== RECORDED DATA ==

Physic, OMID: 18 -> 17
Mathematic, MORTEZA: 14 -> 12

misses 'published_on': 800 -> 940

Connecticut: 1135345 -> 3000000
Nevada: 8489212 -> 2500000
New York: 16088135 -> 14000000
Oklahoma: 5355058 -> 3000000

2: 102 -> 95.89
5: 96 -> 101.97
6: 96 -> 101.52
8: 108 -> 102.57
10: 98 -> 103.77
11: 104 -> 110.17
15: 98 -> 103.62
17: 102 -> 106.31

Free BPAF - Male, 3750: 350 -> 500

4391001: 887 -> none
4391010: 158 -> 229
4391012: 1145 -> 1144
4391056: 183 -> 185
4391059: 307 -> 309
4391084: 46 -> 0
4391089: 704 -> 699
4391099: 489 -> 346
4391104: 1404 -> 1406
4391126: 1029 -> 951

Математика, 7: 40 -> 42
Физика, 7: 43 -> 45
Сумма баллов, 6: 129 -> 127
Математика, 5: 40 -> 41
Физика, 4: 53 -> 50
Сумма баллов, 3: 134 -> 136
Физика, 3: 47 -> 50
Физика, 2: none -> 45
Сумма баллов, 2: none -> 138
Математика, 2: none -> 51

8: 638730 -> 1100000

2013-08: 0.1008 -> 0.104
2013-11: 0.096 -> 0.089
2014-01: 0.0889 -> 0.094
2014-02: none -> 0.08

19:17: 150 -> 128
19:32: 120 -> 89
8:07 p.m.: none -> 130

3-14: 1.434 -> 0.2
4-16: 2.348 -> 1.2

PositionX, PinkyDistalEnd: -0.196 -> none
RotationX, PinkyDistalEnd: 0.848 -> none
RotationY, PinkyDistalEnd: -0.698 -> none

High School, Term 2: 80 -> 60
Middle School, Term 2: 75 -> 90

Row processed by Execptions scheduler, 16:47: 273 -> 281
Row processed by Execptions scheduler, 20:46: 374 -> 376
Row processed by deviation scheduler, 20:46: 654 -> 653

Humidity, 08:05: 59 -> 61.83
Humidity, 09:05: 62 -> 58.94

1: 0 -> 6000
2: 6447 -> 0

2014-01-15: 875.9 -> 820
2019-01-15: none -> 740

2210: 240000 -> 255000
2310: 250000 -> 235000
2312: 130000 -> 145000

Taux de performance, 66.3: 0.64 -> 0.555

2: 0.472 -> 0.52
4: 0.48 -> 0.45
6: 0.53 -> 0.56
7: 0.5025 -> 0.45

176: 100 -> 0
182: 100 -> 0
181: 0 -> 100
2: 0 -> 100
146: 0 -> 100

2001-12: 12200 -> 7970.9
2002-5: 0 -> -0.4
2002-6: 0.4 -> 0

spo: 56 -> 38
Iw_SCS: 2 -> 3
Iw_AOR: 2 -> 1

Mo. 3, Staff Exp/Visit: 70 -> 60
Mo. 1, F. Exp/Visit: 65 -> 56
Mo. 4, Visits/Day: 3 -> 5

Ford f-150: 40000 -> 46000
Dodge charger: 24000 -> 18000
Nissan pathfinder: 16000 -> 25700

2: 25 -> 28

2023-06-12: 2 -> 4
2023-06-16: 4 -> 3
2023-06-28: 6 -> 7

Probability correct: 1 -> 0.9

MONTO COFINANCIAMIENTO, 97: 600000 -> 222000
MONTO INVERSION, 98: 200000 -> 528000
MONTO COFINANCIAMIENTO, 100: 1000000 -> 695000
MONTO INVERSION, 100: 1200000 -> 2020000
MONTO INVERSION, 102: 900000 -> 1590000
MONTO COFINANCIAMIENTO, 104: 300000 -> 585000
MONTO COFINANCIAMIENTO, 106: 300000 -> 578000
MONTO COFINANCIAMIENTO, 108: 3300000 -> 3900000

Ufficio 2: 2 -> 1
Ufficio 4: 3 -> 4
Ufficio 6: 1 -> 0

===

BRIEF: Going back over the entries above, copy word for word every line from the one that has "Humidity, 09:05: 62 -> 58.94" on through the one that has "176: 100 -> 0".

WORKED SOLUTION:
Humidity, 09:05: 62 -> 58.94

1: 0 -> 6000
2: 6447 -> 0

2014-01-15: 875.9 -> 820
2019-01-15: none -> 740

2210: 240000 -> 255000
2310: 250000 -> 235000
2312: 130000 -> 145000

Taux de performance, 66.3: 0.64 -> 0.555

2: 0.472 -> 0.52
4: 0.48 -> 0.45
6: 0.53 -> 0.56
7: 0.5025 -> 0.45

176: 100 -> 0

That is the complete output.